* _Exercise_
Through the last line of the material below, starting at the line with "[512,327,573,339] everytime ->", return every line exactly and only those.

* _Information shown_
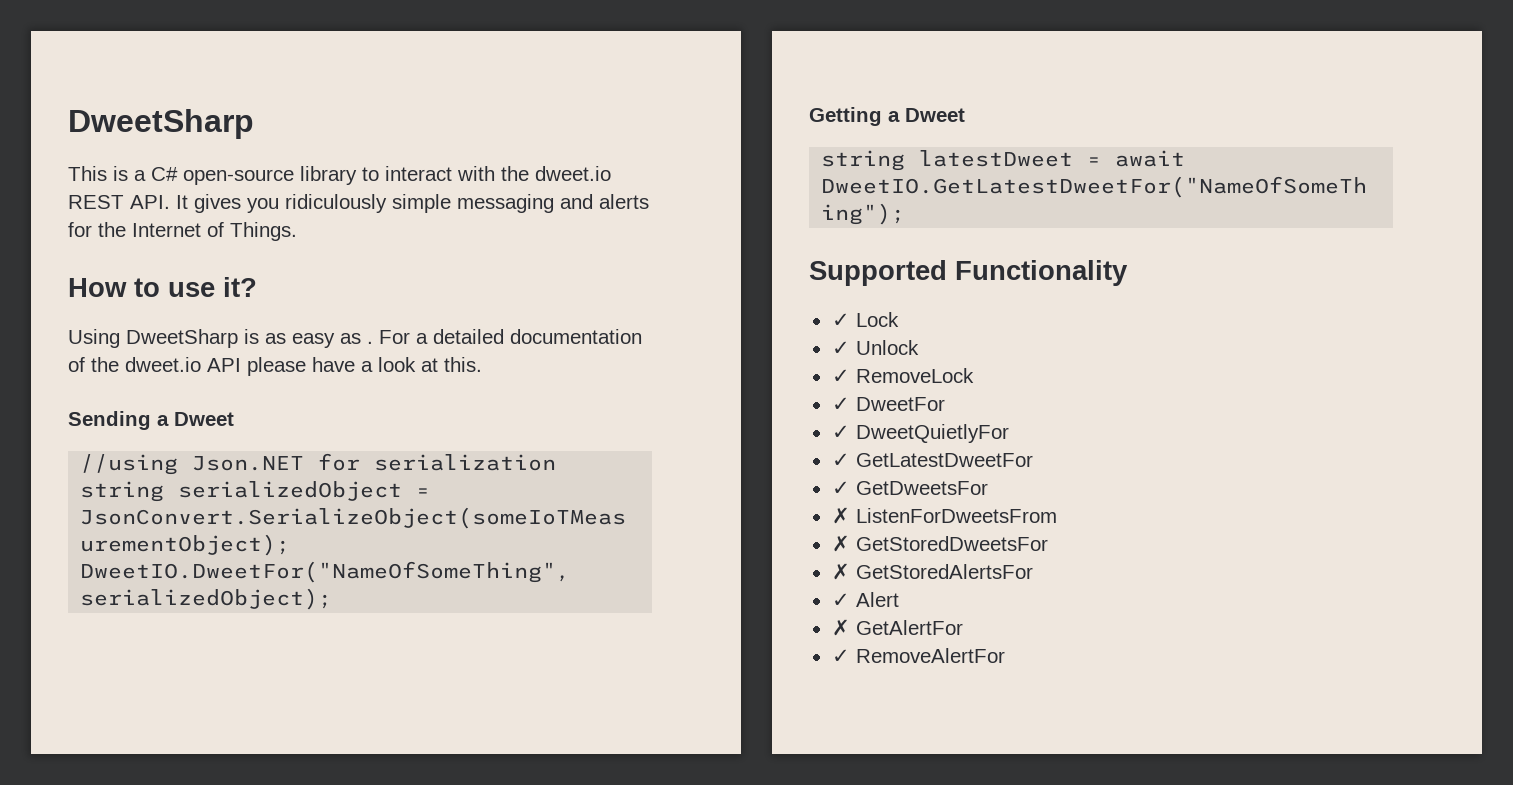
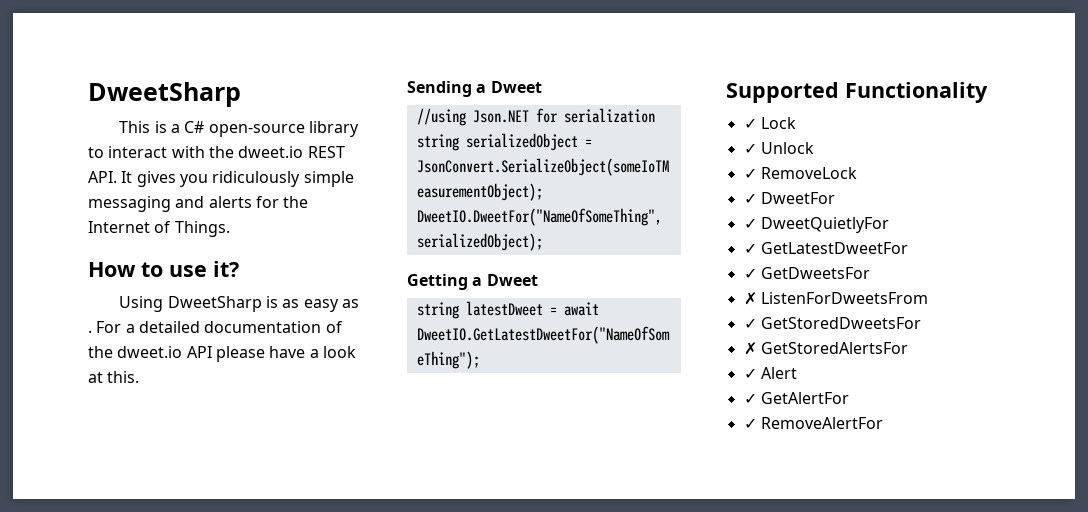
[831,535,850,552] ✗ -> [743,318,757,329] ✓
[831,619,850,636] ✗ -> [743,393,757,404] ✓

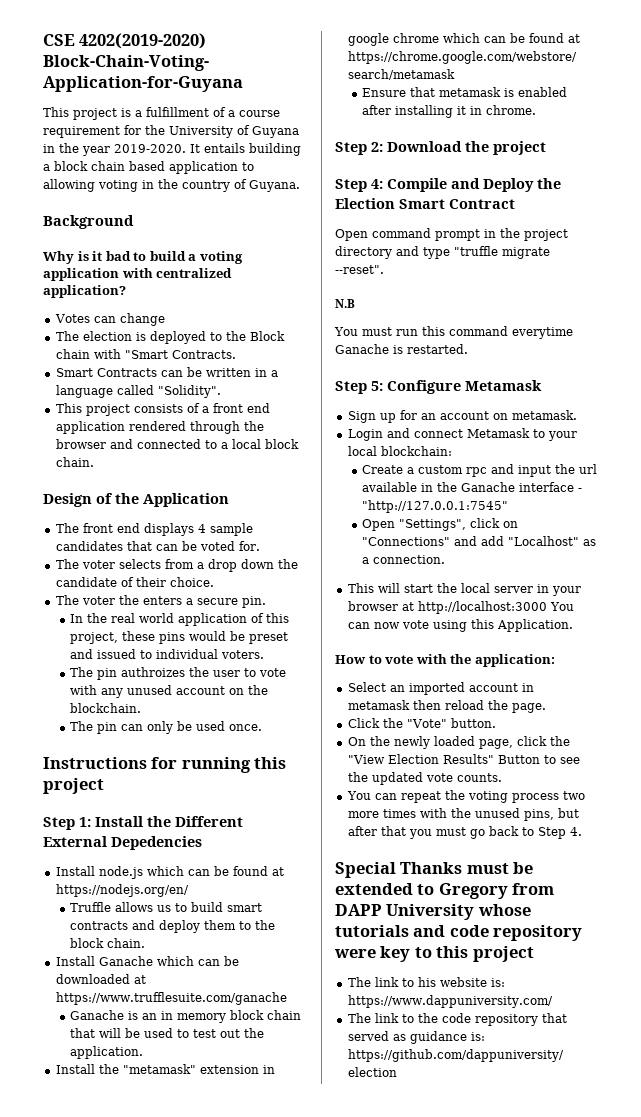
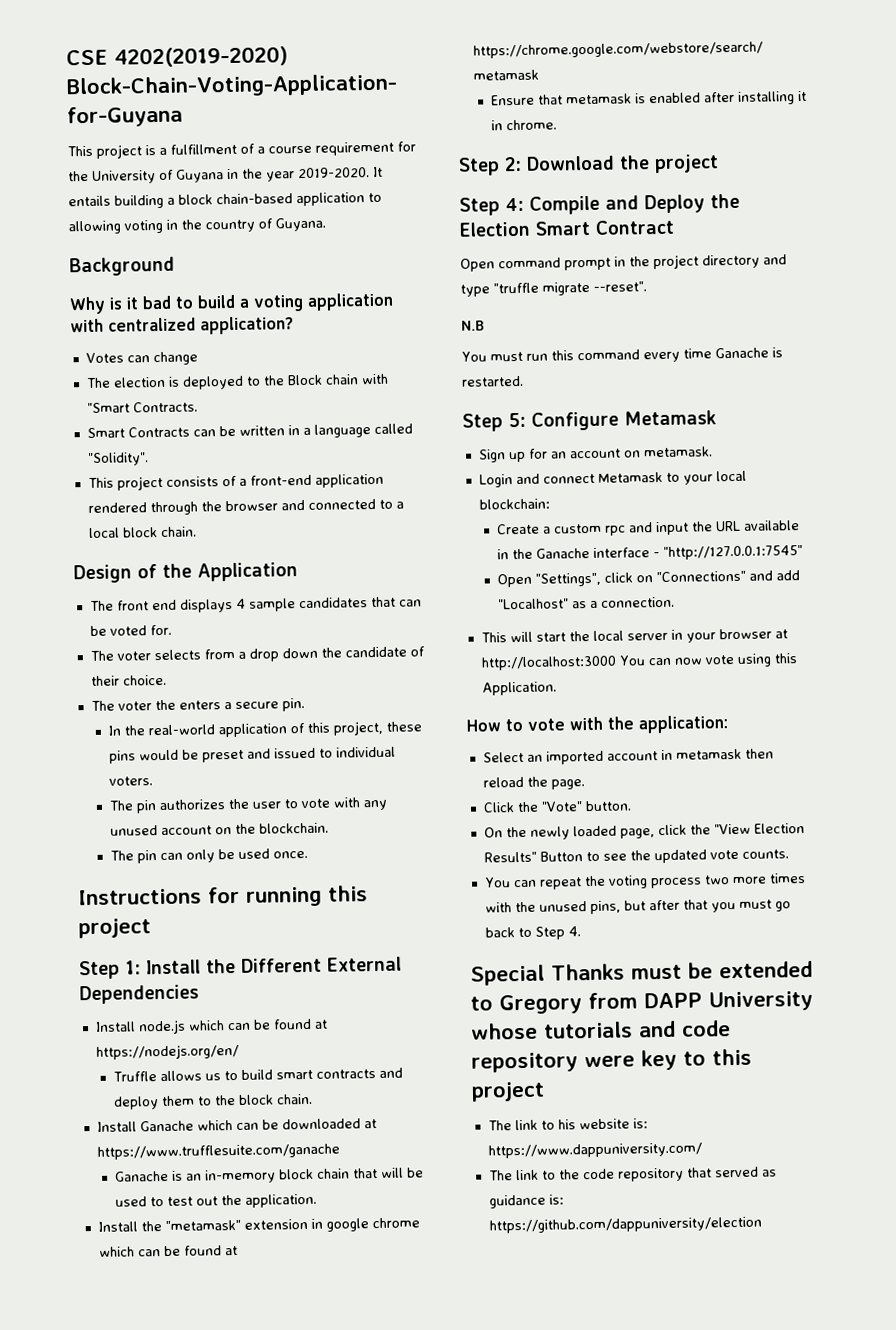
[91,161,165,171] chain based -> [216,193,293,205] chain-based
[212,403,270,413] front end -> [249,474,312,486] front-end
[111,613,175,623] real world -> [148,724,216,736] real-world
[121,667,186,677] authroizes -> [159,799,226,811] authorizes
[111,836,202,850] Depedencies -> [79,984,199,1005] Dependencies
[161,1011,227,1023] in memory -> [205,1169,277,1184] in-memory
[512,327,573,339] everytime -> [642,348,712,363] every time
[579,464,598,474] url -> [716,520,742,532] URL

* _Completed exercise_
[512,327,573,339] everytime -> [642,348,712,363] every time
[579,464,598,474] url -> [716,520,742,532] URL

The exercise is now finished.